Versprochen, gebrochen? Genau dieser Eindruck entsteht, wenn man die „Panama Papers“ oberflächlich liest, die der „Süddeutschen Zeitung“ zugesteckt wurden. Just im August, als ukrainische Truppen in der Schlacht im Osten der Ukraine schwere Niederlagen gegen russische Spezialeinheiten und die pro-russischen Separatisten erlitten, wurde im Steuerhafen der britischen Jungferninseln die Briefkastenfirma Prime Asset Partners eröffnet – mit Petro Poroschenko als Benefiziar in letzter Instanz.

Belügt der Präsident sein Volk? Will er Steuern sparen, während seine Soldaten auf dem Schlachtfeld sterben? Geht es gar um Geldwäsche? In Kiew, wo der Frust ob der Reformresistenz der politischen Elite ohnehin kurz vor dem Siedepunkt steht, treibt der Skandal den Keil noch tiefer zwischen Volk und Machthaber.
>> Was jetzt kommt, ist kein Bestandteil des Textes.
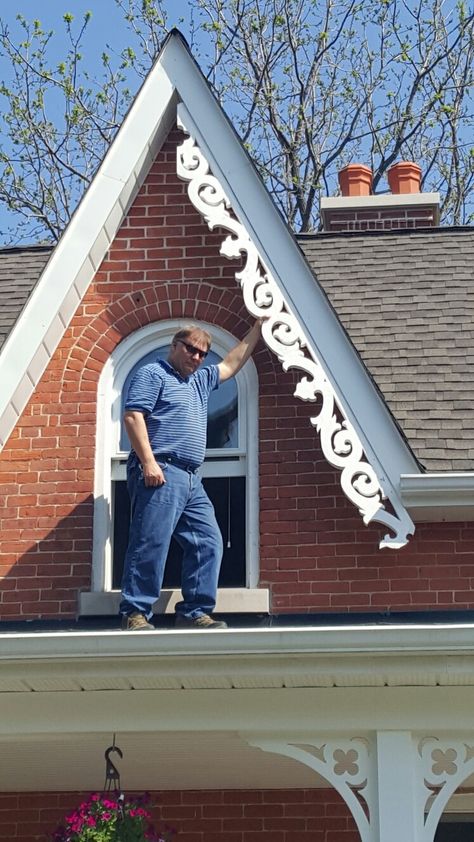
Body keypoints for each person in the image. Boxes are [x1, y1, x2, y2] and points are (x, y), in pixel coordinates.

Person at [120, 320, 263, 631]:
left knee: (208, 541)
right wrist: (148, 462)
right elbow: (133, 416)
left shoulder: (200, 381)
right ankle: (135, 613)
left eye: (203, 353)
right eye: (191, 349)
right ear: (174, 346)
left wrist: (258, 327)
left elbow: (232, 363)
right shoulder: (152, 373)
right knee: (151, 541)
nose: (197, 357)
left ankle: (194, 610)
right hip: (161, 468)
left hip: (190, 477)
Aber der Skandal ist kein Skandal, noch nicht. Nur muss man die Vorgeschichte kennen: Nach seiner Wahl zum Präsidenten übertrug Poroschenko sein drei Milliarden Dollar schweres Schoko-Imperium an einen so genannten „Blind Trust“: Banker des Hauses Rothschild verwalten Roshen seither treuhänderisch nach britischem Recht, offenbar wurden Teile des Konzern zwecks Weiterverkaufs an Prime Asset Partners gereicht.
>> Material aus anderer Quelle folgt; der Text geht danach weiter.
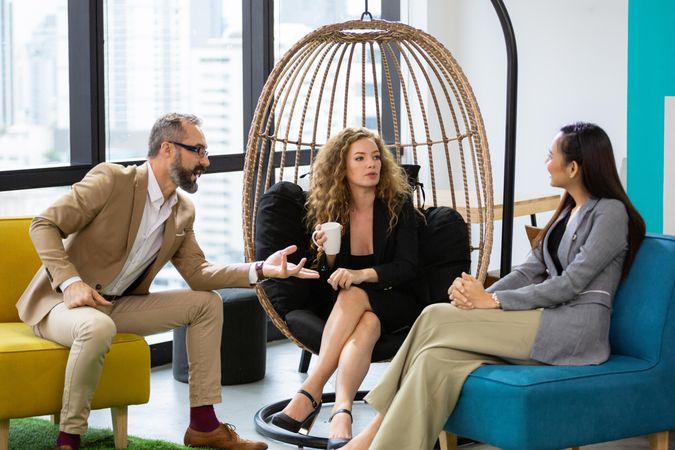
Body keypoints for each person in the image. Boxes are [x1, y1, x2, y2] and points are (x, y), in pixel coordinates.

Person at [16, 113, 319, 450]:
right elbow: (43, 224)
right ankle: (69, 439)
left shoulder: (183, 210)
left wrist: (262, 268)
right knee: (97, 328)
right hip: (60, 305)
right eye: (198, 150)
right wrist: (71, 283)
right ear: (167, 149)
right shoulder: (112, 180)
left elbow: (198, 273)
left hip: (115, 304)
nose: (206, 161)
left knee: (206, 304)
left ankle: (204, 425)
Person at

Das müssen Sie zu den Panama Leaks wissen

Doch Roshen ist in einer schwierigen Lage: Infolge des Konflikts zwischen Kiew und Moskau ist der wichtige russische Markt weggebrochen, die Kaufkraft am Binnenmarkt ist schwach, am EU-Markt ist die Marke nicht etabliert. Darum ließe sich das Unternehmen allenfalls weit unter Wert verkaufen. Und so war auch das Kaufangebot über eine Milliarde Dollar zu bewerten, das der Schweizer Nahrungsmittelriese Nestlé laut „Reuters“ abgegeben hatte.

Aus verständlichen Gründen stellten die Rothschild-Banker den Verkauf zurück. Statt mit einem Milliardenbetrag ausbezahlt zu werden, besteht Poroschenkos Vermögen von geschätzten 1,3 Milliarden Dollar also weiter zum großen Teil aus Buchwerten. Der Präsident ist formaler Eigentümer seiner Unternehmen, operativen Zugriff hat er nicht mehr. Und sicher ist er nicht mehr in jedes Detail der Verkaufsbemühungen eingeweiht.